▸ **Dataset records**
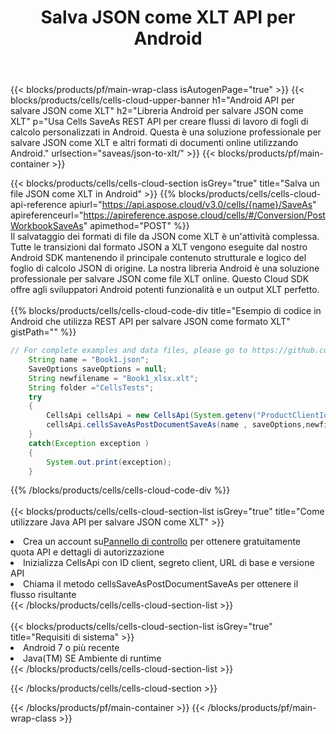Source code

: ﻿---
title:  Salva JSON come XLT API per Android
description: Utilizzo di Aspose.Cells Cloud SDK per Android per salvare il file in formato JSON come file in formato XLT.
url: /it/android/saveas/json-to-xlt/
---
{{< blocks/products/pf/main-wrap-class isAutogenPage="true" >}}
{{< blocks/products/cells/cells-cloud-upper-banner h1="Android API per salvare JSON come XLT" h2="Libreria Android per salvare JSON come XLT" p="Usa Cells SaveAs REST API per creare flussi di lavoro di fogli di calcolo personalizzati in Android. Questa è una soluzione professionale per salvare JSON come XLT e altri formati di documenti online utilizzando Android." urlsection="saveas/json-to-xlt/" >}}
{{< blocks/products/pf/main-container >}}

{{< blocks/products/cells/cells-cloud-section isGrey="true" title="Salva un file JSON come XLT in Android" >}}
{{% blocks/products/cells/cells-cloud-api-reference apiurl="https://api.aspose.cloud/v3.0/cells/{name}/SaveAs" apireferenceurl="https://apireference.aspose.cloud/cells/#/Conversion/PostWorkbookSaveAs" apimethod="POST" %}}
<br/>
Il salvataggio dei formati di file da JSON come XLT è un'attività complessa. Tutte le transizioni dal formato JSON a XLT vengono eseguite dal nostro Android SDK mantenendo il principale contenuto strutturale e logico del foglio di calcolo JSON di origine. La nostra libreria Android è una soluzione professionale per salvare JSON come file XLT online. Questo Cloud SDK offre agli sviluppatori Android potenti funzionalità e un output XLT perfetto.
<br/>
<br/>
{{% blocks/products/cells/cells-cloud-code-div title="Esempio di codice in Android che utilizza REST API per salvare JSON come formato XLT" gistPath="" %}}
  
```java
// For complete examples and data files, please go to https://github.com/aspose-cells-cloud/aspose-cells-cloud-android/
    String name = "Book1.json";
    SaveOptions saveOptions = null;
    String newfilename = "Book1_xlsx.xlt";
    String folder ="CellsTests";
    try
    {
        CellsApi cellsApi = new CellsApi(System.getenv("ProductClientId"), System.getenv("ProductClientSecret"));
        cellsApi.cellsSaveAsPostDocumentSaveAs(name , saveOptions,newfilename,false,false,folder,null,null,null,true);                       
    }
    catch(Exception exception )
    {
        System.out.print(exception);
    }
```
  
{{% /blocks/products/cells/cells-cloud-code-div %}}
<br/>
<br/>
{{< blocks/products/cells/cells-cloud-section-list isGrey="true" title="Come utilizzare Java API per salvare JSON come XLT" >}}
<li> Crea un account su<a href="https://dashboard.aspose.cloud/">Pannello di controllo</a> per ottenere gratuitamente quota API e dettagli di autorizzazione</li>
<li>Inizializza CellsApi con ID client, segreto client, URL di base e versione API</li>
<li>Chiama il metodo cellsSaveAsPostDocumentSaveAs per ottenere il flusso risultante</li>
{{< /blocks/products/cells/cells-cloud-section-list >}}
<br/>
<br/>
{{< blocks/products/cells/cells-cloud-section-list isGrey="true" title="Requisiti di sistema" >}}
<li>Android 7 o più recente</li>
<li>Java(TM) SE Ambiente di runtime</li>
{{< /blocks/products/cells/cells-cloud-section-list >}}

{{< /blocks/products/cells/cells-cloud-section >}}

{{< /blocks/products/pf/main-container >}}
{{< /blocks/products/pf/main-wrap-class >}}

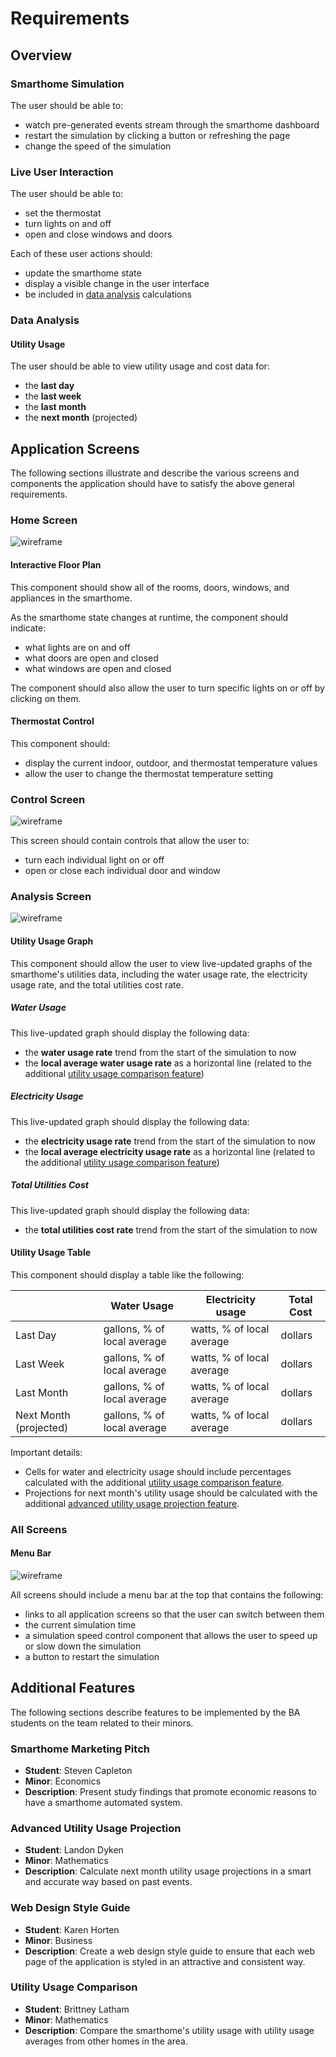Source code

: # Requirements

## Overview

### Smarthome Simulation

The user should be able to:

- watch pre-generated events stream through the smarthome dashboard
- restart the simulation by clicking a button or refreshing the page
- change the speed of the simulation

### Live User Interaction

The user should be able to:

- set the thermostat
- turn lights on and off
- open and close windows and doors

Each of these user actions should:

- update the smarthome state
- display a visible change in the user interface
- be included in [data analysis](#data-analysis) calculations

### Data Analysis

#### Utility Usage

The user should be able to view utility usage and cost data for:

- the **last day**
- the **last week**
- the **last month**
- the **next month** (projected)

## Application Screens

The following sections illustrate and describe the various screens and components the application should have to satisfy the above general requirements.

### Home Screen

![wireframe](img/home_screen_wireframe.png)

#### Interactive Floor Plan

This component should show all of the rooms, doors, windows, and appliances in the smarthome.

As the smarthome state changes at runtime, the component should indicate:

- what lights are on and off
- what doors are open and closed
- what windows are open and closed

The component should also allow the user to turn specific lights on or off by clicking on them.

#### Thermostat Control

This component should:

- display the current indoor, outdoor, and thermostat temperature values
- allow the user to change the thermostat temperature setting

### Control Screen

![wireframe](img/control_screen_wireframe.png)

This screen should contain controls that allow the user to:

- turn each individual light on or off
- open or close each individual door and window

### Analysis Screen

![wireframe](img/analysis_screen_wireframe.png)

#### Utility Usage Graph

This component should allow the user to view live-updated graphs of the smarthome's utilities data, including the water usage rate, the electricity usage rate, and the total utilities cost rate.

##### Water Usage

This live-updated graph should display the following data:

- the **water usage rate** trend from the start of the simulation to now
- the **local average water usage rate** as a horizontal line (related to the additional [utility usage comparison feature](#utility-usage-comparison))

##### Electricity Usage

This live-updated graph should display the following data:

- the **electricity usage rate** trend from the start of the simulation to now
- the **local average electricity usage rate** as a horizontal line (related to the additional [utility usage comparison feature](#utility-usage-comparison))

##### Total Utilities Cost

This live-updated graph should display the following data:

- the **total utilities cost rate** trend from the start of the simulation to now

#### Utility Usage Table

This component should display a table like the following:

|                        | Water Usage                 | Electricity usage         | Total Cost |
| ---------------------- | --------------------------- | ------------------------- | ---------- |
| Last Day               | gallons, % of local average | watts, % of local average | dollars    |
| Last Week              | gallons, % of local average | watts, % of local average | dollars    |
| Last Month             | gallons, % of local average | watts, % of local average | dollars    |
| Next Month (projected) | gallons, % of local average | watts, % of local average | dollars    |

Important details:

- Cells for water and electricity usage should include percentages calculated with the additional [utility usage comparison feature](#utility-usage-comparison).
- Projections for next month's utility usage should be calculated with the additional [advanced utility usage projection feature](#advanced-utility-usage-projection).

### All Screens

#### Menu Bar

![wireframe](img/menu_bar.png)

All screens should include a menu bar at the top that contains the following:

- links to all application screens so that the user can switch between them
- the current simulation time
- a simulation speed control component that allows the user to speed up or slow down the simulation
- a button to restart the simulation

## Additional Features

The following sections describe features to be implemented by the BA students on the team related to their minors.

### Smarthome Marketing Pitch

- **Student**: Steven Capleton
- **Minor**: Economics
- **Description**: Present study findings that promote economic reasons to have a smarthome automated system.

### Advanced Utility Usage Projection

- **Student**: Landon Dyken
- **Minor**: Mathematics
- **Description**: Calculate next month utility usage projections in a smart and accurate way based on past events.

### Web Design Style Guide

- **Student**: Karen Horten
- **Minor**: Business
- **Description**: Create a web design style guide to ensure that each web page of the application is styled in an attractive and consistent way.

### Utility Usage Comparison

- **Student**: Brittney Latham
- **Minor**: Mathematics
- **Description**: Compare the smarthome's utility usage with utility usage averages from other homes in the area.
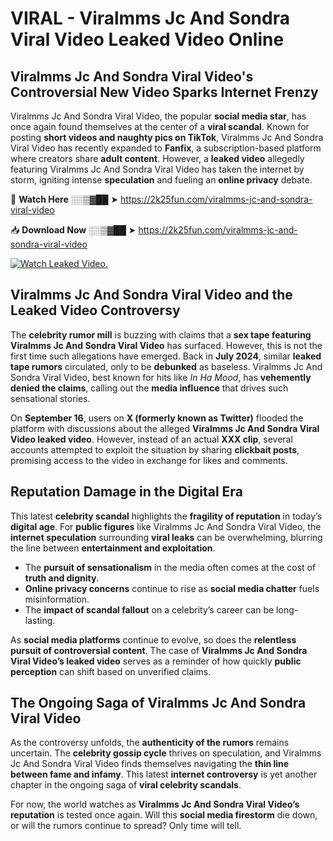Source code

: # VIRAL - Viralmms Jc And Sondra Viral Video Leaked Video Online

## **Viralmms Jc And Sondra Viral Video's Controversial New Video Sparks Internet Frenzy**  

Viralmms Jc And Sondra Viral Video, the popular **social media star**, has once again found themselves at the center of a **viral scandal**. Known for posting **short videos and naughty pics on TikTok**, Viralmms Jc And Sondra Viral Video has recently expanded to **Fanfix**, a subscription-based platform where creators share **adult content**. However, a **leaked video** allegedly featuring Viralmms Jc And Sondra Viral Video has taken the internet by storm, igniting intense **speculation** and fueling an **online privacy** debate.  

🔴 **Watch Here** ░░▒▓██ ➤ https://2k25fun.com/viralmms-jc-and-sondra-viral-video  

📥 **Download Now** ░░▒▓██ ➤ https://2k25fun.com/viralmms-jc-and-sondra-viral-video  

[![Watch Leaked Video.](https://miro.medium.com/v2/resize:fit:828/format:webp/1*cilzJN44JGOrTw9NJCrNHA.gif "Watch Leaked Video")](https://2k25fun.com/viralmms-jc-and-sondra-viral-video)

## **Viralmms Jc And Sondra Viral Video and the Leaked Video Controversy**  

The **celebrity rumor mill** is buzzing with claims that a **sex tape featuring Viralmms Jc And Sondra Viral Video** has surfaced. However, this is not the first time such allegations have emerged. Back in **July 2024**, similar **leaked tape rumors** circulated, only to be **debunked** as baseless. Viralmms Jc And Sondra Viral Video, best known for hits like *In Ha Mood*, has **vehemently denied the claims**, calling out the **media influence** that drives such sensational stories.  

On **September 16**, users on **X (formerly known as Twitter)** flooded the platform with discussions about the alleged **Viralmms Jc And Sondra Viral Video leaked video**. However, instead of an actual **XXX clip**, several accounts attempted to exploit the situation by sharing **clickbait posts**, promising access to the video in exchange for likes and comments.  

## **Reputation Damage in the Digital Era**  

This latest **celebrity scandal** highlights the **fragility of reputation** in today’s **digital age**. For **public figures** like Viralmms Jc And Sondra Viral Video, the **internet speculation** surrounding **viral leaks** can be overwhelming, blurring the line between **entertainment and exploitation**.  

- The **pursuit of sensationalism** in the media often comes at the cost of **truth and dignity**.  
- **Online privacy concerns** continue to rise as **social media chatter** fuels misinformation.  
- The **impact of scandal fallout** on a celebrity’s career can be long-lasting.  

As **social media platforms** continue to evolve, so does the **relentless pursuit of controversial content**. The case of **Viralmms Jc And Sondra Viral Video’s leaked video** serves as a reminder of how quickly **public perception** can shift based on unverified claims.  

## **The Ongoing Saga of Viralmms Jc And Sondra Viral Video**  

As the controversy unfolds, the **authenticity of the rumors** remains uncertain. The **celebrity gossip cycle** thrives on speculation, and Viralmms Jc And Sondra Viral Video finds themselves navigating the **thin line between fame and infamy**. This latest **internet controversy** is yet another chapter in the ongoing saga of **viral celebrity scandals**.  

For now, the world watches as **Viralmms Jc And Sondra Viral Video’s reputation** is tested once again. Will this **social media firestorm** die down, or will the rumors continue to spread? Only time will tell.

▸ **TASK PROMPT**
Among the records, find every line holding the word "cellsSaveAsPostDocumentSaveAs" and copy it.

▸ **YOUR RESPONSE**
        cellsApi.cellsSaveAsPostDocumentSaveAs(name , saveOptions,newfilename,false,false,folder,null,null,null,true);                       
<li>Chiama il metodo cellsSaveAsPostDocumentSaveAs per ottenere il flusso risultante</li>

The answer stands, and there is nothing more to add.